Hit and Stay surveys the Vietnam-era movement to raid draft boards and damage or destroy Selective Service records. The movie focuses on the best known of these raids, Catonsville, while successfully tracing the movement from the first raid, by the Baltimore 4, through Catonsville, Camden, the Media FBI break-in, to the Harrisburg trial. The film makers make use of contemporary interviews with raid participants along with archival footage to tell the story of how the movement progressed from the unique actions of a handful of Catholic clergy and laity, who committed civil disobedience in the mode of Gandhi or the civil rights movement, symbolically breaking a law in order to draw attention to the greater crimes being committed by the state and then remaining at the scene, to become a much more widespread movement of citizens who effected very real damage to the ability of the United States government to draft young Americans to fight an illegal, unjust war. The tactic of Hit and Stay became over the experience of Johnson's 1967 Vietnam war morphing into Nixon's 1970-71 invasions of Cambodia and Laos and Ramsey Clark's yielding the Justice Department to John Mitchell the tactic of hitting and getting out, as the anti-war movement came to terms with the bankruptcy of the American political and justice system.

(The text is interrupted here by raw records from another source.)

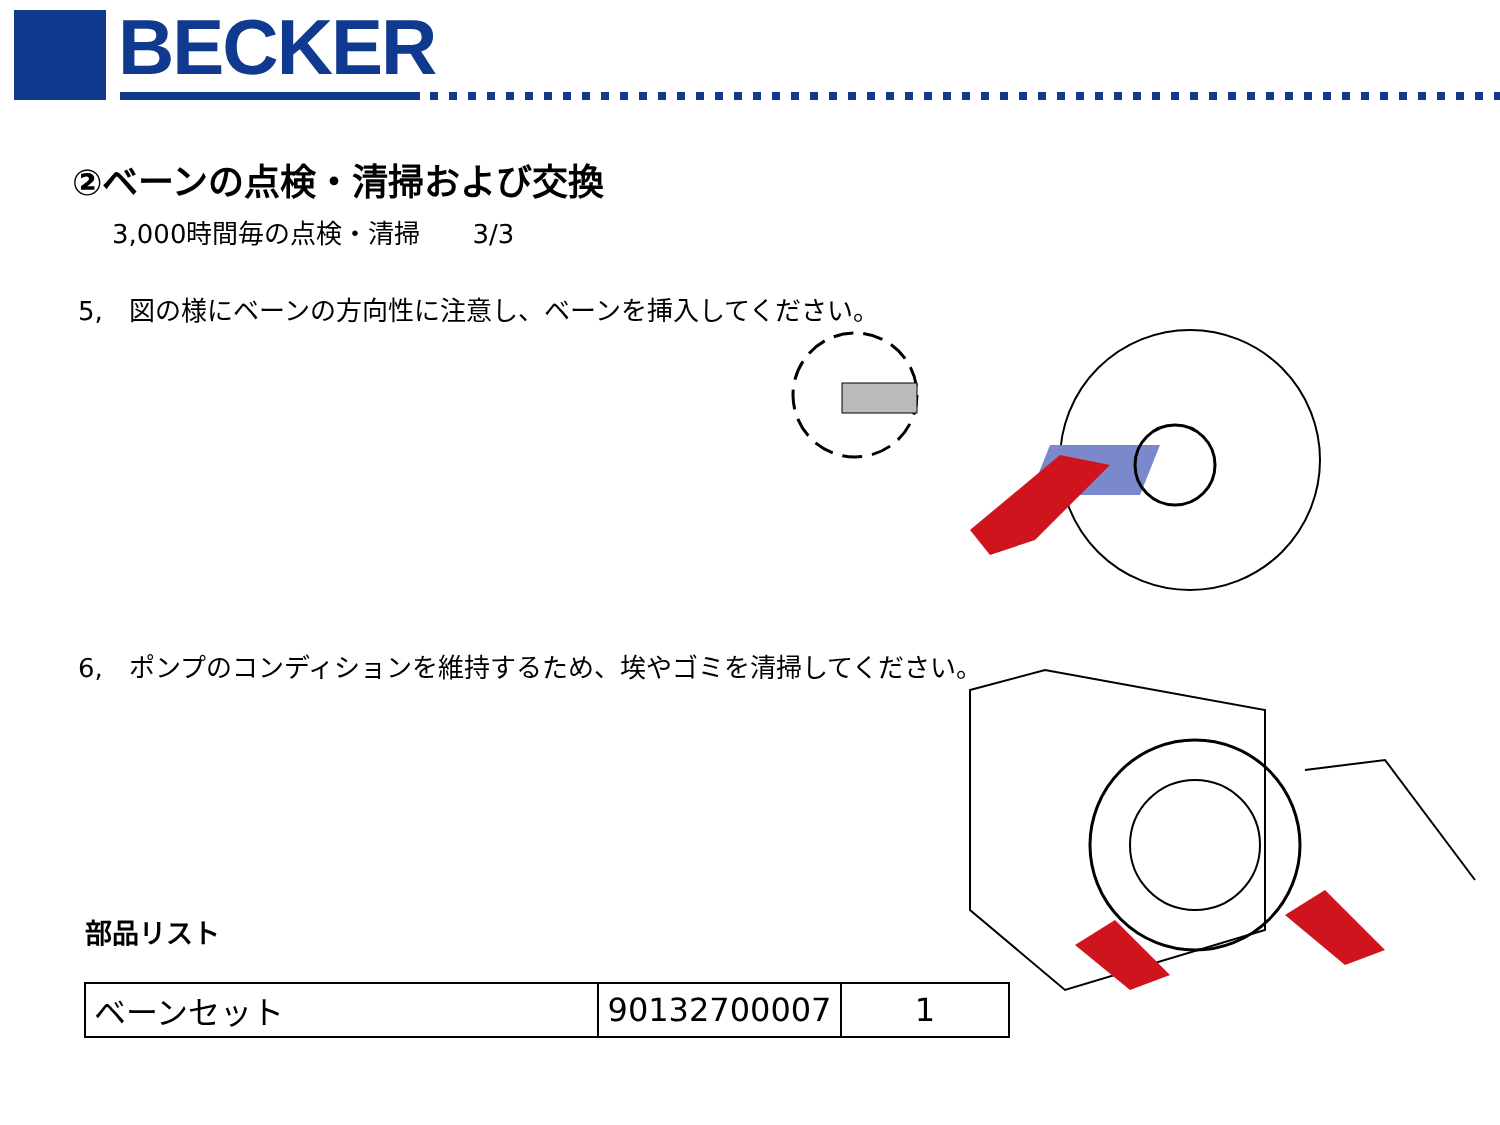BECKER
②ベーンの点検・清掃および交換
3,000時間毎の点検・清掃　　3/3
5,　図の様にベーンの方向性に注意し、ベーンを挿入してください。
6,　ポンプのコンディションを維持するため、埃やゴミを清掃してください。
部品リスト
| ベーンセット | 90132700007 | 1 |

In cataloging the various raids Hit and Stay touches on Camden, documented in the excellent Camden 28, http://www.imdb.com/title/tt0808190/. The film's interviews show how for years many contemporaries were convinced John Grady orchestrated the Media break-in, when in fact that action was planned and carried out by Philadelphia-area activists, as 1971 http://www.imdb.com/title/tt3478510/ expertly shows.

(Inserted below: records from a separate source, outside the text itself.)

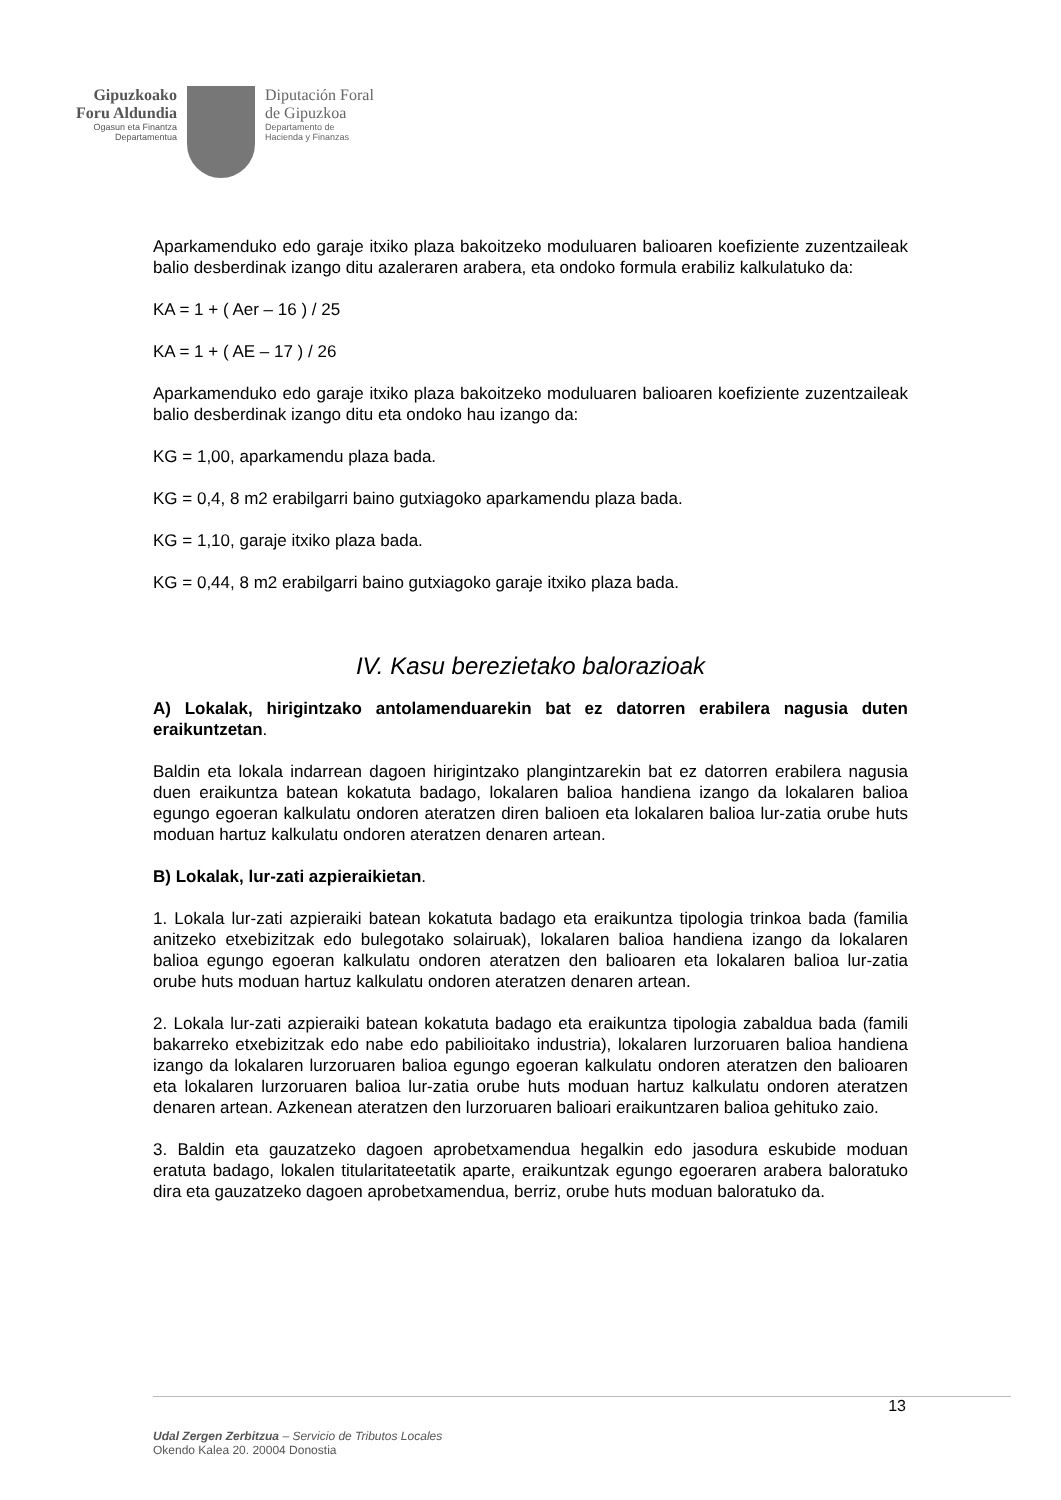Gipuzkoako
Foru Aldundia
Ogasun eta Finantza
Departamentua
Diputación Foral
de Gipuzkoa
Departamento de
Hacienda y Finanzas
Aparkamenduko edo garaje itxiko plaza bakoitzeko moduluaren balioaren koefiziente zuzentzaileak balio desberdinak izango ditu azaleraren arabera, eta ondoko formula erabiliz kalkulatuko da:
KA = 1 + ( Aer – 16 ) / 25
KA = 1 + ( AE – 17 ) / 26
Aparkamenduko edo garaje itxiko plaza bakoitzeko moduluaren balioaren koefiziente zuzentzaileak balio desberdinak izango ditu eta ondoko hau izango da:
KG = 1,00, aparkamendu plaza bada.
KG = 0,4, 8 m2 erabilgarri baino gutxiagoko aparkamendu plaza bada.
KG = 1,10, garaje itxiko plaza bada.
KG = 0,44, 8 m2 erabilgarri baino gutxiagoko garaje itxiko plaza bada.
IV. Kasu berezietako balorazioak
A) Lokalak, hirigintzako antolamenduarekin bat ez datorren erabilera nagusia duten eraikuntzetan.
Baldin eta lokala indarrean dagoen hirigintzako plangintzarekin bat ez datorren erabilera nagusia duen eraikuntza batean kokatuta badago, lokalaren balioa handiena izango da lokalaren balioa egungo egoeran kalkulatu ondoren ateratzen diren balioen eta lokalaren balioa lur-zatia orube huts moduan hartuz kalkulatu ondoren ateratzen denaren artean.
B) Lokalak, lur-zati azpieraikietan.
1. Lokala lur-zati azpieraiki batean kokatuta badago eta eraikuntza tipologia trinkoa bada (familia anitzeko etxebizitzak edo bulegotako solairuak), lokalaren balioa handiena izango da lokalaren balioa egungo egoeran kalkulatu ondoren ateratzen den balioaren eta lokalaren balioa lur-zatia orube huts moduan hartuz kalkulatu ondoren ateratzen denaren artean.
2. Lokala lur-zati azpieraiki batean kokatuta badago eta eraikuntza tipologia zabaldua bada (famili bakarreko etxebizitzak edo nabe edo pabilioitako industria), lokalaren lurzoruaren balioa handiena izango da lokalaren lurzoruaren balioa egungo egoeran kalkulatu ondoren ateratzen den balioaren eta lokalaren lurzoruaren balioa lur-zatia orube huts moduan hartuz kalkulatu ondoren ateratzen denaren artean. Azkenean ateratzen den lurzoruaren balioari eraikuntzaren balioa gehituko zaio.
3. Baldin eta gauzatzeko dagoen aprobetxamendua hegalkin edo jasodura eskubide moduan eratuta badago, lokalen titularitateetatik aparte, eraikuntzak egungo egoeraren arabera baloratuko dira eta gauzatzeko dagoen aprobetxamendua, berriz, orube huts moduan baloratuko da.
13
Udal Zergen Zerbitzua – Servicio de Tributos Locales
Okendo Kalea 20. 20004 Donostia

Hit and Stay very effectively communicates the breadth of involvement in draft board raids, showing the variety of individuals involved as well as the variety of actions undertaken, gives visibility to the New York women's draft board raids and the Dow Chemical actions, and gives attention to how the Harrisburg trial contributed to a schism in the movement. It shows how the Catholic Left's experience with US support for dictators in Central America underpinned Catonsville participants' resistance to the war in Vietnam, and illustrates continuity with present day resistance to militarism by showing draft board raiders' work against the war in Iraq. The film is an important contribution to the canon documenting resistance to US empire.